Mvuselelo Chicco Tokwe is one of those thinking of making the journey to the Eastern Cape. He lives in a two-roomed shack in Du Noon, a crowded township on the northern edge of the Cape Town Metropole.

He says he came to Cape Town to look for work in 2000, at the age of 25. But when he fell sick in 2007, his wife also migrated from the Eastern Cape to Cape Town to look for work and support the family.

He is HIV-positive, but has to manage with no running water and electricity in his shack, where he lives with his wife and three-year-old son.

An opportunistic infection of tuberculosis has also affected his spine and he needs a wheelchair to get around, but has difficulty negotiating the narrow and uneven pathways between shacks.

He has to send a ‘please call me’ signal to his neighbours via his mobile phone to ask them to help him to the communal toilet some 20 metres from his shack. The family sleeps in a three-quarter bed in one room, which also houses their clothes, stored in suitcases and black plastic bags. The second room is sparsely furnished with a couch, table, wall unit and two-plate stove.

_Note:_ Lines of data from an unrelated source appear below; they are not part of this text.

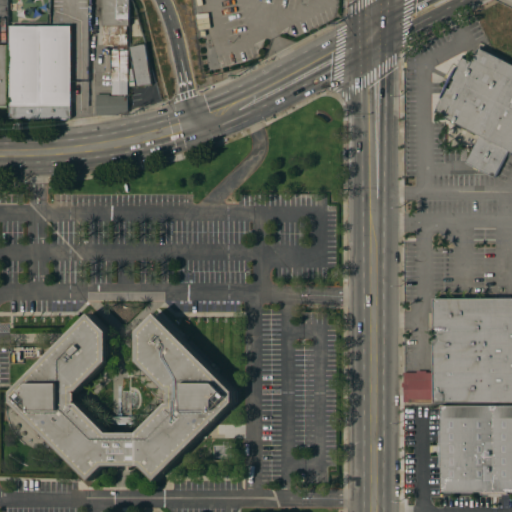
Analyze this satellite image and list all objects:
road: (382, 16)
road: (402, 16)
road: (216, 17)
road: (359, 20)
traffic signals: (375, 32)
road: (339, 37)
building: (116, 41)
road: (175, 61)
building: (108, 63)
building: (139, 64)
building: (141, 65)
road: (309, 69)
building: (39, 72)
building: (40, 72)
road: (80, 74)
building: (3, 75)
road: (375, 75)
building: (2, 76)
building: (132, 78)
building: (115, 87)
building: (111, 104)
road: (238, 106)
building: (482, 106)
road: (420, 107)
building: (481, 107)
road: (212, 116)
traffic signals: (190, 125)
road: (173, 126)
road: (96, 147)
road: (246, 163)
road: (442, 193)
road: (504, 207)
road: (193, 209)
road: (443, 221)
road: (36, 233)
road: (258, 252)
road: (18, 290)
road: (422, 294)
road: (374, 314)
building: (472, 350)
building: (466, 353)
road: (251, 396)
road: (318, 396)
road: (286, 397)
building: (123, 399)
building: (125, 399)
building: (473, 403)
building: (475, 448)
building: (476, 449)
road: (421, 462)
road: (99, 506)
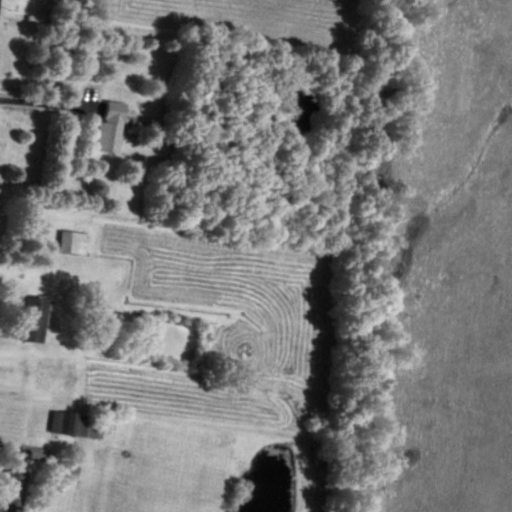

“Whenever I want to do something in the house I must crawl around because the house is very small and cramped for my wheelchair.”

Now, having been discharged in December 2008 after two years in hospital, he wants to return to the Eastern Cape, but his position gives an indication of the push and pull factors that ill patients must negotiate in taking the decision to return home.

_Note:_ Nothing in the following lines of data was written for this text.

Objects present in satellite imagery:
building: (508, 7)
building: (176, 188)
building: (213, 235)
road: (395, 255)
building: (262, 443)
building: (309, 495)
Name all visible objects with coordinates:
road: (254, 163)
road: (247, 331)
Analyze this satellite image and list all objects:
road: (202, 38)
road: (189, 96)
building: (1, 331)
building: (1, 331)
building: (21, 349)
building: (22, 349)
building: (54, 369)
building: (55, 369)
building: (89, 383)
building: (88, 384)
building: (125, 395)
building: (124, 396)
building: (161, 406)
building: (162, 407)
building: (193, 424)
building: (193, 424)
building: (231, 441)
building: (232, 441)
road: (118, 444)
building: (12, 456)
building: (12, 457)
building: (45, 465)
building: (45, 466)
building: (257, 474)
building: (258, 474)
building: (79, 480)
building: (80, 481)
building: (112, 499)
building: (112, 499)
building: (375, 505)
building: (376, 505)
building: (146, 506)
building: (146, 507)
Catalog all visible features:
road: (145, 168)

Medical advice is that he remain in Cape Town and his brothers, who are also in the city, offer a source of support and do not want him to return to the Eastern Cape. Leaving would mean that his wife and son remain behind.

On the other hand, there is the pull factor of his parents’ care at the rural homestead and the promise of potentially less-crowded living conditions. Either decision holds potentially serious implications for his urban and rural family.

Patricia Fekema, a community worker in Du Noon, said there HAS been a “tremendous” increase in migration of sick people back to the Eastern Cape. She says many ill children and adults living in townships have been “pushed away” by their relatives because of the increased costs of illness.

She says, however, that due to a lack of knowledge about diseases and HIV/AIDS, once in the rural areas the terminally ill were treated badly by their families and often faced isolation.

In many cases, they did not get enough food and had to walk long distances to get transportation and medication at clinics.

International Organization for Migration (IOM) information officer Nosipho Teyise said when it came to health policy on HIV/AIDS, the focus tended to be on individuals, while the virus also affected the community the person lived in as well. She said rural communities needed to be taught about HIV/AIDS and communication improved between these communities and government.

She said in order to address the HIV vulnerability of labour migrants in southern Africa, IOM had developed the Partnership on HIV and Mobility in Southern Africa (PHAMSA).

This aimed to reduce the HIV incidence and impact of AIDS among migrant and mobile workers and their families. She said the programme involved HIV education which reached migrant workers and the communties they lived in.

So far the programme is being piloted in Limpopo and Mpumalanga provinces, with the possibility of being rolled out to other provinces.